ビオラ、すずらん、年下の君
馬場友が初めて、ワーク・コーディネーターとして出勤した朝。

野郎は私の顔を見るなり
「佐原、コーヒー、ブラックで」
と言いつけた。


いきなり呼び捨てにされた上に、ウェイトレス扱いされた。

そう言われても、あんたのカップなんてどこにもないし…


ムッとしながら、未決の書類を広げると、

「俺のマイカップ、これな」

真っ黒な大ぶりのコーヒー・カップが私のデスクに、ボンと置かれた。


顔を上げると、馬場友がニヤニヤしていた。


「これからは俺があんたの上司だから。これは業務命令だよ?」


…分かりました、と私はシブシブ立ち上がった。

はあ、めんどくさ。
羽田さんとは天と地ほど違う。

陰険OLだったら雑巾の絞り汁でコーヒーを淹れてやるところだけど、もちろん私はそんなことをしなかった。

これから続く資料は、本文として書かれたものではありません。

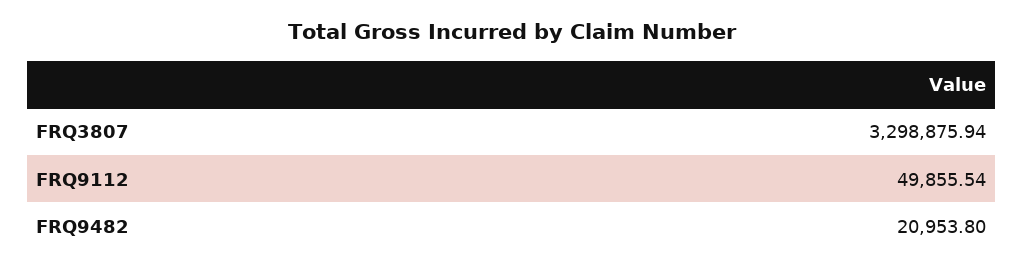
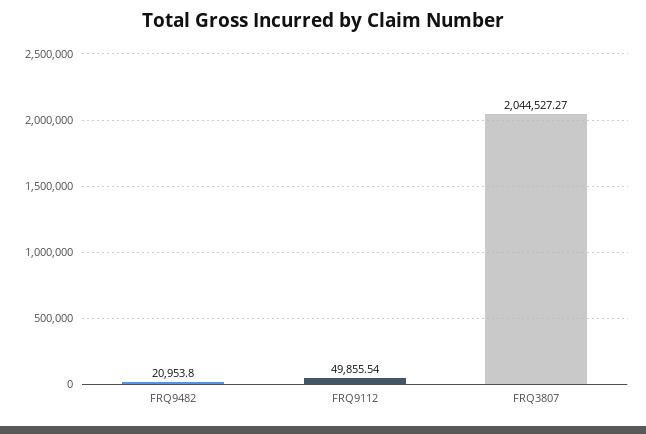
FRQ3807: 3298875.94 -> 2044527.27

うざい上司の前では、口数の少ない女を装うのが一番。あとは黙々と与えられた仕事をこなすのみ!


アドレス交換したのに、羽田さんからメールは来なかった。
聡太君もLINEしてくれなかった。


こっちからしてみようかな…と思ったけれど、今の私は愚痴だらけの黒い塊だ。

どちらも、向こうからのアクションが来るまで待とう。